Antibody production by a hybridoma cell line at high cell density is limited by two independent mechanisms
Article first published online: 6 JUN 2002
Copyright © 2002 Wiley Periodicals, Inc.
Biotechnology and Bioengineering
Volume 79, Issue 3, pages 277–283, 5 August 2002
How to Cite
Gramer, M. J. and Britton, T. L. (2002), Antibody production by a hybridoma cell line at high cell density is limited by two independent mechanisms. Biotechnol. Bioeng., 79: 277–283. doi: 10.1002/bit.10282
- Issue published online: 6 JUN 2002
- Article first published online: 6 JUN 2002
- Manuscript Accepted: 25 JAN 2002
- Manuscript Received: 23 AUG 2001
- model system;
- medium limitation;
- oxygen limitation;
- hollow-fiber bioreactor
Our previous attempt to model the stationary phase of production-scale hollow-fiber bioreactors using a scaled-down micro hollow-fiber bioreactor resulted in a predicted antibody production rate that was three- to fourfold lower than the actual value (Gramer and Poeschl, 2000). Medium limitations were suspected as the reason for the discrepancy. In this study, various increases in medium feed rate were implemented in the micro bioreactor by increasing the diameter of the silicone tubing that houses the hollow fibers. Because larger diameter tubing may induce oxygen limitations, we also explored the effect of medium recirculation to enhance oxygenation. Antibody production in the micro bioreactor increased both as a result of increased medium supply and due to medium recirculation. However, these parameters increased antibody production through two independent mechanisms. The increased medium supply resulted in a higher cell-specific antibody production rate, but not a higher viable cell density. Medium circulation resulted in the support of a higher viable cell density, but had little effect on the cell-specific secretion rate. The two mechanisms of enhanced antibody production were additive, demonstrating that simultaneous parameters can limit antibody production by this cell line in a hollow-fiber system.

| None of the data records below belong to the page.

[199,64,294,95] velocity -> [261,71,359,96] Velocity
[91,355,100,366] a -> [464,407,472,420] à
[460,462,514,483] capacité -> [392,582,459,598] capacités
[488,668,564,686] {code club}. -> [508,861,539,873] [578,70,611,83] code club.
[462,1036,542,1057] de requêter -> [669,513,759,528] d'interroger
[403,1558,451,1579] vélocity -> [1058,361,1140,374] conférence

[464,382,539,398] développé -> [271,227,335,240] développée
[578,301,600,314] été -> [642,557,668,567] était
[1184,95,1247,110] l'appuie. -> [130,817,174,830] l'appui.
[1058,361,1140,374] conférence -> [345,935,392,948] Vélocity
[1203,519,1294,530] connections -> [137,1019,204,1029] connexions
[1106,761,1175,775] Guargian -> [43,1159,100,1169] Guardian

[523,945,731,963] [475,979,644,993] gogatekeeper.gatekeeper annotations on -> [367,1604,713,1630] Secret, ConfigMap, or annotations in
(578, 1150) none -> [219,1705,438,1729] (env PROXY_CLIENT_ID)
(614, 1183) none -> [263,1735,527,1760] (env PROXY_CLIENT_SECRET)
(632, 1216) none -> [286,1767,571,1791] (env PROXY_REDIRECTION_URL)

When the medium feed and circulation rates were increased to a volumetrically proportional scale, scale-up predictions from the micro bioreactor matched the actual data from the production-scale system to within 15%. These data demonstrate the usefulness of the micro bioreactor for characterizing cell growth and limiting mechanisms at high cell densities. © 2002 Wiley Periodicals, Inc. Biotechnol Bioeng 79: 277–283, 2002.